PROBLEM TO WORK ON »
In the union letter about the state budget, by what date must the Operating Budget be approved to avoid a possible government shutdown?

TEXT TO READ »
%%

Benefits & Services

Union Leadership





ASEA members,

I want to reach out with an update on the status of the FY2022 State Operating Budget and explain what the ongoing budget deliberations mean for state workers after June 1. As anyone who has been in state service over the last several years knows, we’ve been down this road before. 

When budget negotiations aren’t complete by the end of May, as is the case this year, June begins a countdown to a possible government shutdown if the Operating Budget isn’t approved by July 1. Any uncertainty you experience until the Operating Budget passes is undeserved and unnecessary. I do have faith that legislators will reach a budget agreement before July 1 and not derail the lives of hard-working, dedicated state employees and the programs and services Alaskans rely on. 

Although negotiations have been drawn out before, the important work of voting on a budget usually doesn’t wait until the 11th hour as it did in 2017. A motivating factor for the Legislature and Administration to avoid a state government shutdown—beyond the obvious burden to state workers, their families, and Alaskans that rely on public services—is that it would cost the State millions of dollars to layoff and cash-out thousands of employees’ accrued leave.

%%

GIVEN ENTRIES »

%%

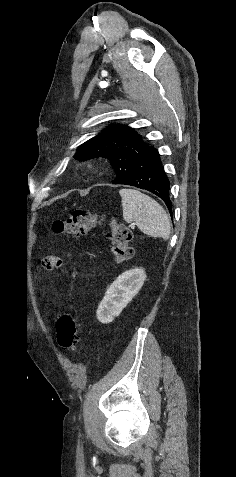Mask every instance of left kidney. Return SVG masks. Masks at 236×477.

%%
%%

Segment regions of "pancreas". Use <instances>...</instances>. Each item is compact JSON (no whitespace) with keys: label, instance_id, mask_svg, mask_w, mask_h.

%%

THE RESPONSE »
July 1